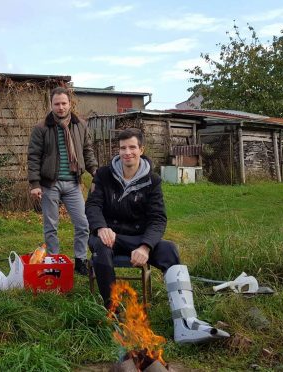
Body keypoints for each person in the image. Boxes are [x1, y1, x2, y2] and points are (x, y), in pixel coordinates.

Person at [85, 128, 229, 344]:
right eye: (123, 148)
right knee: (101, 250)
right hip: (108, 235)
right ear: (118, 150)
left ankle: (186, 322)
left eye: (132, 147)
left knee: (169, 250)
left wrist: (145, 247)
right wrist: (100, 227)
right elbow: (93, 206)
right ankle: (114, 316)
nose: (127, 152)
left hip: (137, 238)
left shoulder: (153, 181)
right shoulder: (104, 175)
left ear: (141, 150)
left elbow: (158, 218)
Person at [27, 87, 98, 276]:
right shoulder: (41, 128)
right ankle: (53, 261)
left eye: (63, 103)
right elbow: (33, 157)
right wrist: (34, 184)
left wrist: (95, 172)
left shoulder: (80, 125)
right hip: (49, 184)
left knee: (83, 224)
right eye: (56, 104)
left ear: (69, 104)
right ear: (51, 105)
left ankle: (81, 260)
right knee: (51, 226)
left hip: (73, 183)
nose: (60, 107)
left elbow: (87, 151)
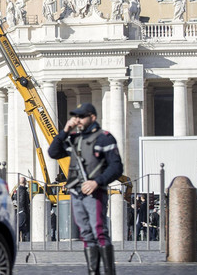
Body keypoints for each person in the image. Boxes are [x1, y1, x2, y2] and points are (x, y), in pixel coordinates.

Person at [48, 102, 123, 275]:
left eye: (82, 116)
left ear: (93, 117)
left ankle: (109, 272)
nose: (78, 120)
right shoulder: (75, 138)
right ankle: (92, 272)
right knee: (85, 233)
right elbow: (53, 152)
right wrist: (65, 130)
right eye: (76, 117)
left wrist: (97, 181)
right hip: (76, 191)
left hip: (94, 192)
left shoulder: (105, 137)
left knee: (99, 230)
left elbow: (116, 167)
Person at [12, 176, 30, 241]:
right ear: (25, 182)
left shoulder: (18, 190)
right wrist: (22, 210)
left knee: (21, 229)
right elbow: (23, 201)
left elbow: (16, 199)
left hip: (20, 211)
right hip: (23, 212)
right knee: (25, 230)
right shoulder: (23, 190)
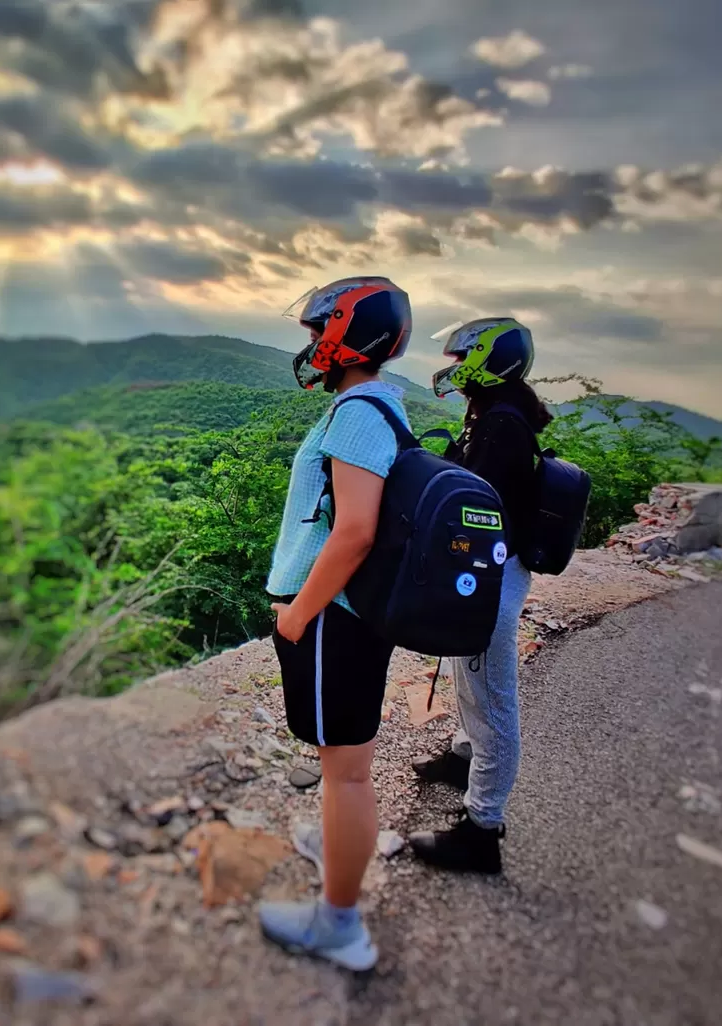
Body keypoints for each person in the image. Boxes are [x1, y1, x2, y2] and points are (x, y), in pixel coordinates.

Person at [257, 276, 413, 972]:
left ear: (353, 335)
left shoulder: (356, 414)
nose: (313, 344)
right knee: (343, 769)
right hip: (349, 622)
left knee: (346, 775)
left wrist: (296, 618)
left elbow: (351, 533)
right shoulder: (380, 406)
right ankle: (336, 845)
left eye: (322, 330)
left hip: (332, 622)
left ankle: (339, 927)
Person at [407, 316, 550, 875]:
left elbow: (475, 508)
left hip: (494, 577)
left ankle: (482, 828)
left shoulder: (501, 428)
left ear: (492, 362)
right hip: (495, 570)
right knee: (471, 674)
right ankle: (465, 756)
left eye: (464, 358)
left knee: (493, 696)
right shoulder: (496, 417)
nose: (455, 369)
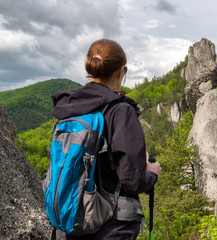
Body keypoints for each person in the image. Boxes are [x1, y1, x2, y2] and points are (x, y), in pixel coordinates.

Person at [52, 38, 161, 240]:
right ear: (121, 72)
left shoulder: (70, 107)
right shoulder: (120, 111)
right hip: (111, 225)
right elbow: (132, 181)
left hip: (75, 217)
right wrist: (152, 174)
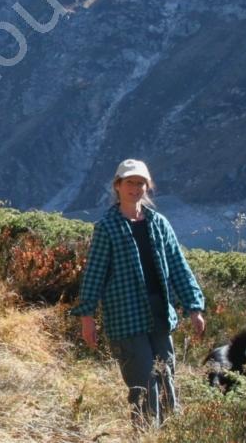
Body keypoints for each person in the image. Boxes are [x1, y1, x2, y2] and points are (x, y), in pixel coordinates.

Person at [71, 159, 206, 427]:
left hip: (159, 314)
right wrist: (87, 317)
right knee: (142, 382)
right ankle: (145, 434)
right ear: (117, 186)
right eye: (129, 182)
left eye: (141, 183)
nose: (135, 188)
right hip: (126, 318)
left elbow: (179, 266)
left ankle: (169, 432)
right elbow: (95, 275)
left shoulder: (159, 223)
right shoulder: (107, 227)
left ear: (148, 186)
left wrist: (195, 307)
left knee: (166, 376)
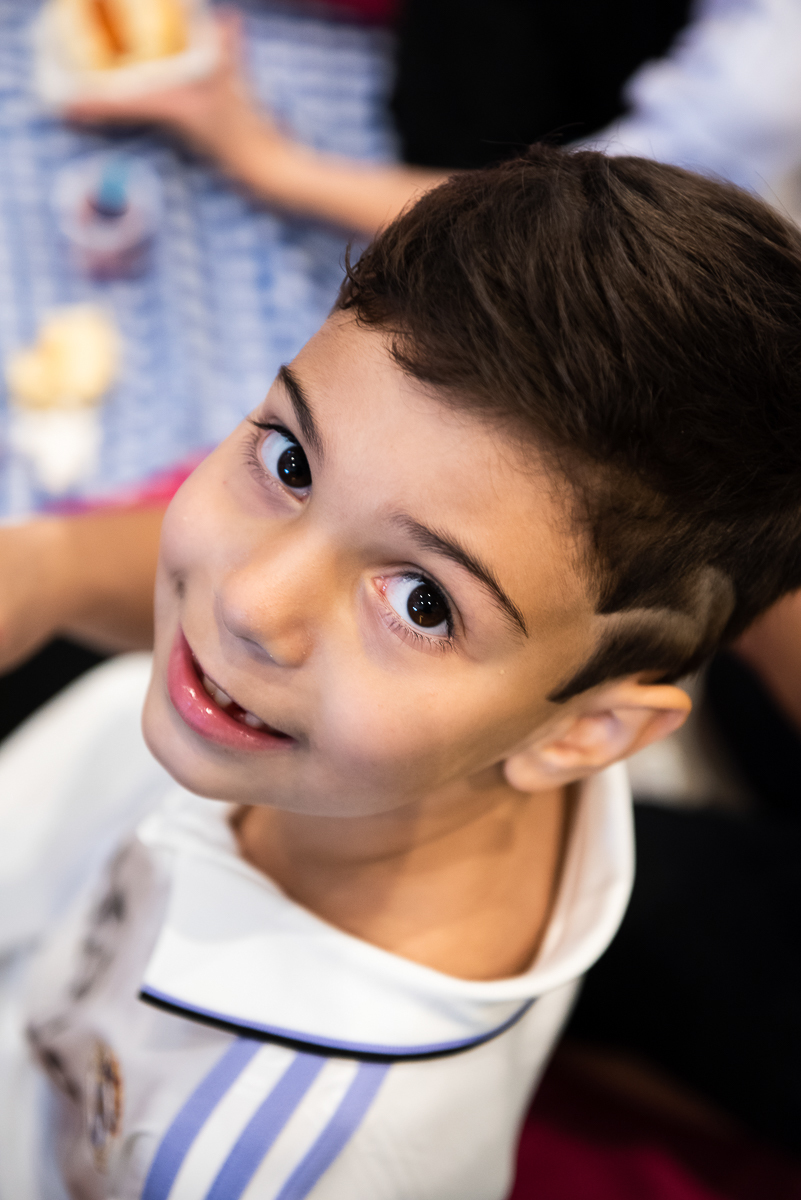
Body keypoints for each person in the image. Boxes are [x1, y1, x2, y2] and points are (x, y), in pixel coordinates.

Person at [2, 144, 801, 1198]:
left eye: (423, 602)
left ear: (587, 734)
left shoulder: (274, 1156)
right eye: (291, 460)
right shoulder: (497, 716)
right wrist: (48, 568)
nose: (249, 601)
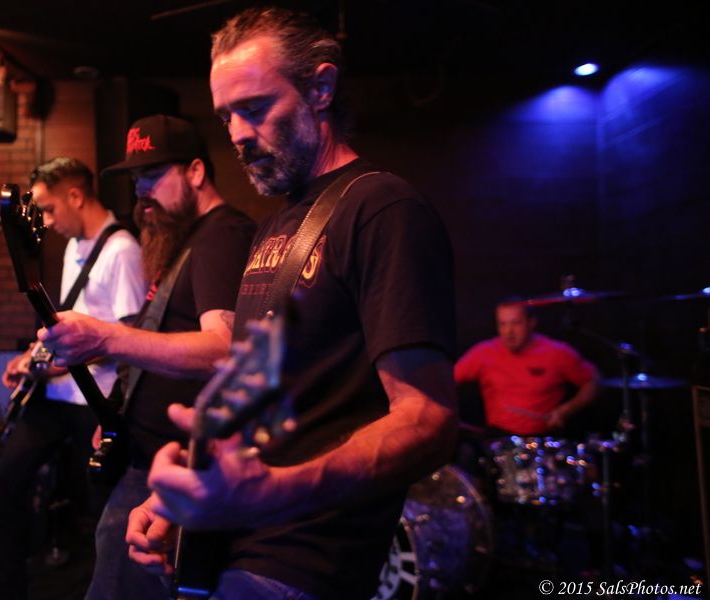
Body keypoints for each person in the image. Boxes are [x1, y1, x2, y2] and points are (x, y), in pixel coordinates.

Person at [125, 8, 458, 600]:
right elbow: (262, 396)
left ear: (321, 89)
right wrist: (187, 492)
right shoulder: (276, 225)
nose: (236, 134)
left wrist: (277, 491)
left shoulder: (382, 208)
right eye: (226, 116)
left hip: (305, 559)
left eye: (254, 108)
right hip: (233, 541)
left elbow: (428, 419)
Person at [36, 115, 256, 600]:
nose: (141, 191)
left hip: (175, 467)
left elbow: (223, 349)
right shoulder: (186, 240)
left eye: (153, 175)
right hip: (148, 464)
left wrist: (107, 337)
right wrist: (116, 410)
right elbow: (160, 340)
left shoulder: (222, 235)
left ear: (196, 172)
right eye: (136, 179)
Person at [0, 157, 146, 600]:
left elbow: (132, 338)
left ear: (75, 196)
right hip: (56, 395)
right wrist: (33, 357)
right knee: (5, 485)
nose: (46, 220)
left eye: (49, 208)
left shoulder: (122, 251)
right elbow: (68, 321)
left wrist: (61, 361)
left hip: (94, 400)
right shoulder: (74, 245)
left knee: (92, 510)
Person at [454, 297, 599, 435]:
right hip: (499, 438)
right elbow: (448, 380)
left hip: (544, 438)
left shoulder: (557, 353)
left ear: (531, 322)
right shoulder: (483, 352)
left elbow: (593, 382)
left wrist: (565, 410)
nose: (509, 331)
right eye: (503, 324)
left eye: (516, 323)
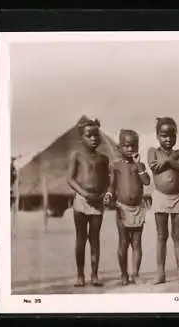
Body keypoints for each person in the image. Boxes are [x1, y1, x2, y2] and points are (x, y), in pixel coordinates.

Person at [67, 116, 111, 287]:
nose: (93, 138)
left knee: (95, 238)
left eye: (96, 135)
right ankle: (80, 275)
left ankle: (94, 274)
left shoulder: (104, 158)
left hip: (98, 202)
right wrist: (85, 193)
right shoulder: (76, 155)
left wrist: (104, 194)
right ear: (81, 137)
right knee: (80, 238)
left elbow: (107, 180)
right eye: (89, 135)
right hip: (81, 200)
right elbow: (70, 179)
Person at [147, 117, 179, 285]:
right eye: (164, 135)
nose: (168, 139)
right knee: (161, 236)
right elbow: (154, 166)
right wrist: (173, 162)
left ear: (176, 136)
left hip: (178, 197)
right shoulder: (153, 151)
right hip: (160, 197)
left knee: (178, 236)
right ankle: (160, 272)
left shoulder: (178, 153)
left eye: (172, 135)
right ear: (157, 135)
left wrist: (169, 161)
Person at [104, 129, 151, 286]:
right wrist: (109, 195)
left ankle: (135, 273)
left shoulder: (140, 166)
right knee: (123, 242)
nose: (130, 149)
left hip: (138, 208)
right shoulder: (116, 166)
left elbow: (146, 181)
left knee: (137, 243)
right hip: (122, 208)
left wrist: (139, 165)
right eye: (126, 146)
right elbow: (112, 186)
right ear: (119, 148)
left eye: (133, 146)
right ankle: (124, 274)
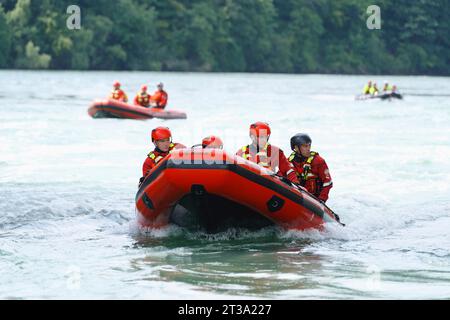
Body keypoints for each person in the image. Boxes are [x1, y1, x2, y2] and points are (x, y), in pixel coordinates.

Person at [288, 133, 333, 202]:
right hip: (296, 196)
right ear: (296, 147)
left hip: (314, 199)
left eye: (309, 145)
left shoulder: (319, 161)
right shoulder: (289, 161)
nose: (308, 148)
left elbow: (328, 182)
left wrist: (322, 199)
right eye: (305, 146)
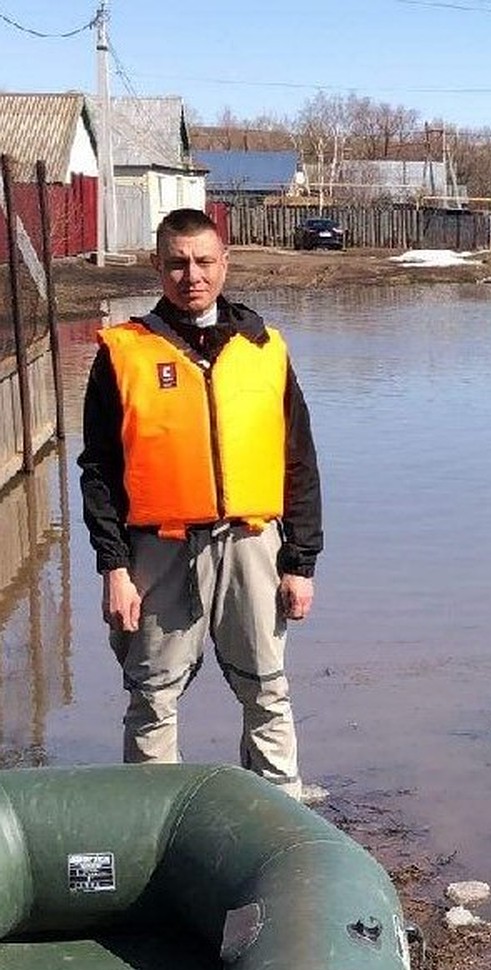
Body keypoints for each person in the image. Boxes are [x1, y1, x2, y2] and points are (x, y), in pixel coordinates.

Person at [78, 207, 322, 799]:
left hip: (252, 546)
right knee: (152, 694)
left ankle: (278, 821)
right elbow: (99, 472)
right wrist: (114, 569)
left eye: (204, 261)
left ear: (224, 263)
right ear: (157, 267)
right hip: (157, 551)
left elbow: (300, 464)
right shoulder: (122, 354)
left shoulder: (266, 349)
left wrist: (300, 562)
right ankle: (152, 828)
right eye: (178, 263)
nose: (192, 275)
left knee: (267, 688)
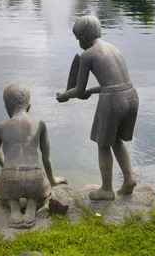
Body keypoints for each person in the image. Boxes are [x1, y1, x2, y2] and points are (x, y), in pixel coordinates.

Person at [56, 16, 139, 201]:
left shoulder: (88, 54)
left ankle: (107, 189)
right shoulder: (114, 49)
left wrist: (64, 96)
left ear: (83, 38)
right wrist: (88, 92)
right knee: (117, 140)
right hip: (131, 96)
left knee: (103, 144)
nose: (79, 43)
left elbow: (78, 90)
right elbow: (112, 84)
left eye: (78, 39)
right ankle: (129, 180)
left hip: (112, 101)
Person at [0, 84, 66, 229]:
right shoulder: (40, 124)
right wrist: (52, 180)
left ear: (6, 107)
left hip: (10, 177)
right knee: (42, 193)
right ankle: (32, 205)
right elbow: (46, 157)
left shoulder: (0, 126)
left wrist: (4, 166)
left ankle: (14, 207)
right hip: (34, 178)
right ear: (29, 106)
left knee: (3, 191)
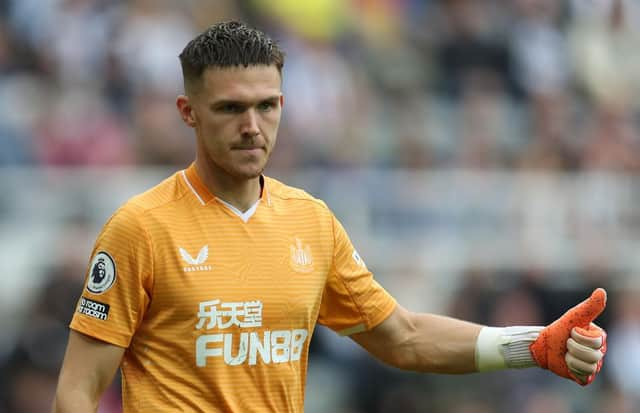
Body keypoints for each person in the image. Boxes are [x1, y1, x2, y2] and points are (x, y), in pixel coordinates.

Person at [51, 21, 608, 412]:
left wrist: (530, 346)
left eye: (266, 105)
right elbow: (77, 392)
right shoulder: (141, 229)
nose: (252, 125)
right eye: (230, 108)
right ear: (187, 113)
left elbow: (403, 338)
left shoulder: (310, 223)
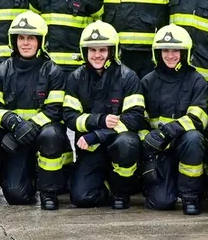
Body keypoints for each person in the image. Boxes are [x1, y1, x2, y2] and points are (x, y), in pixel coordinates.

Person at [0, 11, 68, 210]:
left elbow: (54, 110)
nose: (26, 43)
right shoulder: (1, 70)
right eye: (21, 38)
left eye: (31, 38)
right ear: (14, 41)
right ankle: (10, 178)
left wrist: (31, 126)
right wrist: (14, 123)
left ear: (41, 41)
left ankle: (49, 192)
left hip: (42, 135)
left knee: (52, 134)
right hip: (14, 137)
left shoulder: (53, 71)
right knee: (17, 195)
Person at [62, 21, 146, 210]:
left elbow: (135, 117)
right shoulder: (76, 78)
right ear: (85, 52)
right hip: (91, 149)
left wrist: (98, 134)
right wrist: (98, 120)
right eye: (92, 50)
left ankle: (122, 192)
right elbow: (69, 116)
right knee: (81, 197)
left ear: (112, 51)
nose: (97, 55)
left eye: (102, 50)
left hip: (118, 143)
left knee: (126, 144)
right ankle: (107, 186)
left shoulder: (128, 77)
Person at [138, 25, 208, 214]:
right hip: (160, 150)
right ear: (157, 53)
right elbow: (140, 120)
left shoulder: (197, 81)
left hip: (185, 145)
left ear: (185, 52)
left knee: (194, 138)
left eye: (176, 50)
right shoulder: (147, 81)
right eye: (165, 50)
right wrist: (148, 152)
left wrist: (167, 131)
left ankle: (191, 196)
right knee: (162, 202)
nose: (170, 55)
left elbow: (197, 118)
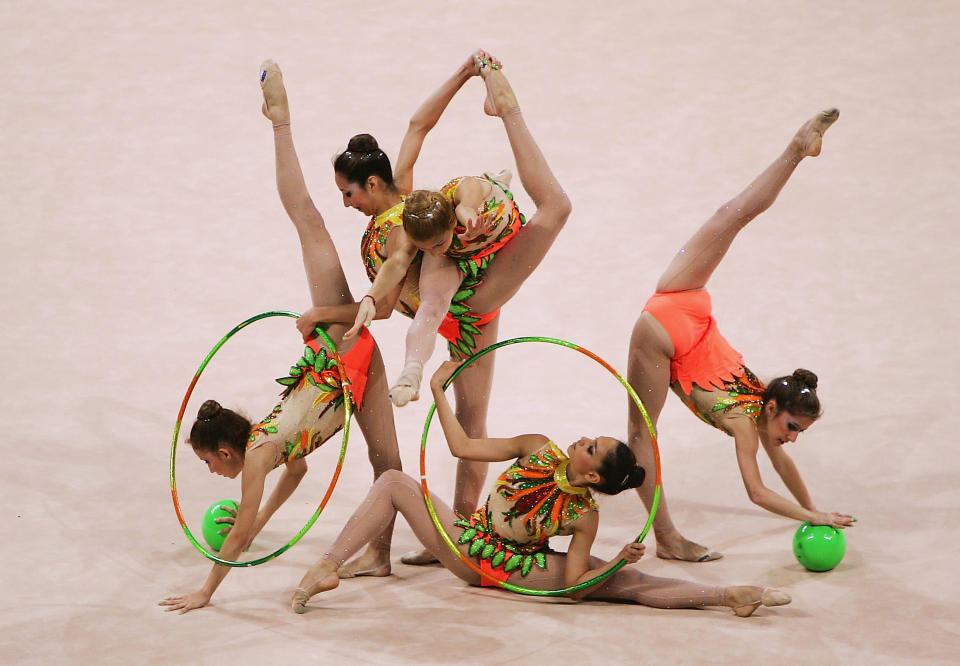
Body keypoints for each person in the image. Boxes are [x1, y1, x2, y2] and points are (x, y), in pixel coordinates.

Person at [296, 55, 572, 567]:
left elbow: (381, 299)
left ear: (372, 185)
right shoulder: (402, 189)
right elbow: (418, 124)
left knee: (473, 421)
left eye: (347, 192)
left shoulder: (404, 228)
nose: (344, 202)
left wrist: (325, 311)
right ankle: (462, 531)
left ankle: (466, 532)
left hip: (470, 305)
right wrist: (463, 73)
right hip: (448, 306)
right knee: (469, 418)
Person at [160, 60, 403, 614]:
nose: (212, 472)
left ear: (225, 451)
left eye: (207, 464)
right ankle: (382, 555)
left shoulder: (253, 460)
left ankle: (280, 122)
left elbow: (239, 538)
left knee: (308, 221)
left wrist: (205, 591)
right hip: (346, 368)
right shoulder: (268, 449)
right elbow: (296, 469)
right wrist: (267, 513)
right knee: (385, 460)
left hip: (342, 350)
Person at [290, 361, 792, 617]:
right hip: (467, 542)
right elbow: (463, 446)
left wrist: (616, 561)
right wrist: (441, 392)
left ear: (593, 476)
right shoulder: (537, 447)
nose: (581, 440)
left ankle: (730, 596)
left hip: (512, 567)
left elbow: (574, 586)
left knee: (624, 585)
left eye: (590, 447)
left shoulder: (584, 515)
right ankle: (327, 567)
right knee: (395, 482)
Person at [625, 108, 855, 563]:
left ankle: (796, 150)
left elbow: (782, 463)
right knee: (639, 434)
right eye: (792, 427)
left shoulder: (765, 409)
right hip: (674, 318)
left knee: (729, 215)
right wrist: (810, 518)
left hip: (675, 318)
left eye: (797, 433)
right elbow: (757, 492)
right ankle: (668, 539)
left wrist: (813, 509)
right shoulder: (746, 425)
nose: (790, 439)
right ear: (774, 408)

--------

• _Exercise prompt_:
Quote, without any change, each line from the one that contains "left knee: (729, 215)" through the end of the material.

• _Answer to this problem_:
left knee: (729, 215)
right wrist: (810, 518)
left hip: (675, 318)
left eye: (797, 433)
right elbow: (757, 492)
right ankle: (668, 539)
left wrist: (813, 509)
right shoulder: (746, 425)
nose: (790, 439)
right ear: (774, 408)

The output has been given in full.